Au milieu des drapeaux et des pancartes, la foule a exigé le retour à l’ordre constitutionnel via l’organisation d’élections et le respect scrupuleux des libertés individuelles. Bien que surveillée de près par les forces de l’ordre, la manifestation s’est déroulée sans heurts majeurs, trouvant un écho important sur les plateformes numériques.

Une menace directe sur le pluralisme politique

L’inquiétude a grandi après l’abrogation, le mercredi 30 avril 2025, de la législation régissant les partis politiques. Pour beaucoup d’observateurs, cet acte juridique préfigure une interdiction pure et simple des structures partisanes. Cette décision fait suite à des assises nationales largement boudées par les forces d’opposition traditionnelles.

Les conclusions de ces concertations suggèrent non seulement la suppression des partis, mais préconisent également le maintien du général Assimi Goïta à la tête de l’État pour une durée de cinq ans renouvelable, sans passer par les urnes. Le sort de ces recommandations repose désormais entre les mains du chef de la transition, au pouvoir depuis les événements de 2020 et 2021.

Un contexte de restriction des libertés

Ce sursaut populaire est l’un des rares témoignages publics de mécontentement depuis l’installation durable de la junte. Ces dernières années, le Mali a vu se multiplier les procédures judiciaires contre les opposants, tandis que plusieurs organisations de la société civile ont été dissoutes et que la liberté de la presse subit de fortes contraintes.

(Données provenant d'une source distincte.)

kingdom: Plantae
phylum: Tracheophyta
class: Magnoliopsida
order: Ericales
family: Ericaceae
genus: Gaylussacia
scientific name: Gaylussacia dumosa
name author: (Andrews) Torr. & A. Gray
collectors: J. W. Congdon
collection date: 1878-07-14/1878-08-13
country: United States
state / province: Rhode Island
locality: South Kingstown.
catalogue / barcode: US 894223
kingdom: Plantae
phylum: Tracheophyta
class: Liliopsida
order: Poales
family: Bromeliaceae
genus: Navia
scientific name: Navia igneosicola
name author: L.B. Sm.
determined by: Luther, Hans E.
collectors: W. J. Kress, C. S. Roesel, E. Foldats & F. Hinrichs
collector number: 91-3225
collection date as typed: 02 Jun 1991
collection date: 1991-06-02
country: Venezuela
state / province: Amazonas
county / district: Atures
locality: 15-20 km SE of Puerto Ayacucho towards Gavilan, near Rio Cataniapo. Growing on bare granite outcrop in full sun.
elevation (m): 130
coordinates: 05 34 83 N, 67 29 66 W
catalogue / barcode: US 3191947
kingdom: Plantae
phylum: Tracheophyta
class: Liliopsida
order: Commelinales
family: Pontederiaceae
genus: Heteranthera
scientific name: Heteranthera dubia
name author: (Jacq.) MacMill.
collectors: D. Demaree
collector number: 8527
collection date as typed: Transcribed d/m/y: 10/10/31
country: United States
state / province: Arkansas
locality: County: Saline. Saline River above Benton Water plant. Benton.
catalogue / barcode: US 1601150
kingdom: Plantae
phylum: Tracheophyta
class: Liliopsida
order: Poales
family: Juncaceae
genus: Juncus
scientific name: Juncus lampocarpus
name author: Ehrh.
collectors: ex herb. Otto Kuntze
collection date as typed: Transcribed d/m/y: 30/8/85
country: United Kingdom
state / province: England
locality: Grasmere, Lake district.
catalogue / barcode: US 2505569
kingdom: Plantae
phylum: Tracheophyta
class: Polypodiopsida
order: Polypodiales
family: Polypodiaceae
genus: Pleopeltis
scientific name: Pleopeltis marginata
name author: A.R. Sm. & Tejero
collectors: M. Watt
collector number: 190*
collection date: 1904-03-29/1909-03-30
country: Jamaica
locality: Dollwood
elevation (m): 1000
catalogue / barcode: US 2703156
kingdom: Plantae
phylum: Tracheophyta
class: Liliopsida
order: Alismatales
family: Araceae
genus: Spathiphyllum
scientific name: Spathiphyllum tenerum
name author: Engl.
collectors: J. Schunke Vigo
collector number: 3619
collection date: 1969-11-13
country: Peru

Pourtant, le principe du multipartisme et les libertés d’association restent officiellement inscrits dans la Constitution de 1992, tout comme dans la nouvelle Loi fondamentale adoptée en 2023. Sur le plan diplomatique, le Mali, aux côtés du Burkina Faso et du Niger, a acté son retrait de la Cédéao pour fonder l’Alliance des États du Sahel (AES), marquant une rupture nette avec les instances régionales traditionnelles.